Rio de Janeiro, 29 de Março de 2026

Devendra Banhart nega rótulo freak folk

Quarta, 20 de Setembro de 2006 às 06:35, por: CdB

Passar alguns momentos com Devendra Banhart é como ser levado a um mundo em que o tempo é realmente relativo --o universo riponga paz e amor dos anos 1960.

Isso é notado tanto na entrevista a jornalistas brasileiros, em seu camarim, como logo depois, no show do festival Electric Picnic, no interior da Irlanda --show que traz ao Brasil em outubro, quanto toca no Rio, em 27/10, e em Vitória, em 29/10, dentro do Tim Festival.

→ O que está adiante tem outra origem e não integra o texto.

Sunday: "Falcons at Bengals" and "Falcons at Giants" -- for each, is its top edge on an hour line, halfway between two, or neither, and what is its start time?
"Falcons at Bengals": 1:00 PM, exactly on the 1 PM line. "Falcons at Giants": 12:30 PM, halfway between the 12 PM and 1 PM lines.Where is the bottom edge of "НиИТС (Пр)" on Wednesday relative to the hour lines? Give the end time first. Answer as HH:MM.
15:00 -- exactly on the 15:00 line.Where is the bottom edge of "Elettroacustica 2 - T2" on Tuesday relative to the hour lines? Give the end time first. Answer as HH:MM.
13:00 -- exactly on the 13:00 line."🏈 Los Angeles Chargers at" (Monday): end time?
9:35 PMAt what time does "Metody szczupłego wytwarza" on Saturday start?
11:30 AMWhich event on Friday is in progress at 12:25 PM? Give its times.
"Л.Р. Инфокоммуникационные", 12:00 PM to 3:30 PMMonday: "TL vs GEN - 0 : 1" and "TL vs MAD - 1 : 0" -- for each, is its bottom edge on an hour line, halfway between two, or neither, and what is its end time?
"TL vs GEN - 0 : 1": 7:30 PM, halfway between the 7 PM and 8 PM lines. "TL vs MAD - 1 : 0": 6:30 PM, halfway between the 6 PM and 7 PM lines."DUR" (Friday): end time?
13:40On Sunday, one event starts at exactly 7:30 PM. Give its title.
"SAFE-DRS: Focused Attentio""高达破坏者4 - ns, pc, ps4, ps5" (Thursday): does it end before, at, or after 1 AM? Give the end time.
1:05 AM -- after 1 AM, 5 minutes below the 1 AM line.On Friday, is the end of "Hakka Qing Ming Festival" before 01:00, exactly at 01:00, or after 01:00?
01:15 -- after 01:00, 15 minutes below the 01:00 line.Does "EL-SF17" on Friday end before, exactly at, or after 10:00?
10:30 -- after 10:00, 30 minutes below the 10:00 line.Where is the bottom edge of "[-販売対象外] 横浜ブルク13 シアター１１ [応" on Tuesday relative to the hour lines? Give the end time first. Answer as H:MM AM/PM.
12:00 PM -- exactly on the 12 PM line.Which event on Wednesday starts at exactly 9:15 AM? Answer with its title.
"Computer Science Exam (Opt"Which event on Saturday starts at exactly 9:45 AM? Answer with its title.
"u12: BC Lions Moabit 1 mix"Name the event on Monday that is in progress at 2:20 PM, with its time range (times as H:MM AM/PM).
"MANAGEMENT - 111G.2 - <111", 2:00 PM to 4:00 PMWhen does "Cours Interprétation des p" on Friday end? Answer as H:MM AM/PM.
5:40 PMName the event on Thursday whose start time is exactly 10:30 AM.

Aos 25 anos, fluente em espanhol, aprendido durante a infância passada em Caracas (seu pai é norte-americano, e a mãe, venezuelana), Devendra se aproxima com um "hola". Ele veste uma camiseta branca com desenhos em preto, vários colares, óculos de lente laranja, calça jeans rasgada e chinelos que deixam à mostra uma meia preta e outra azul nos pés.

Tem várias tatuagens pelo corpo, cada uma com um significado próprio. A pedido, ele vai exibindo os desenhos: duas estrelas na mão esquerda, outras duas, maiores, no peito, um círculo de pontos vermelhos na mão, quatro riscas vermelhas no antebraço...

- Essa daqui não me lembro por que fiz. Estava meio bêbado - diz, sobre um inseto tatuado no braço.

Com vários discos nas costas, como "Niño Rojo" e o mais recente, "Cripple Crow" (2005), bastante elogiado, Devendra é tido como o embaixador do que foi chamado de freak folk, ao lado de gente como Mica Hinson, Joanna Newson, Vetiver etc. Ele se apressa em descartar o nome --e aparece com outro.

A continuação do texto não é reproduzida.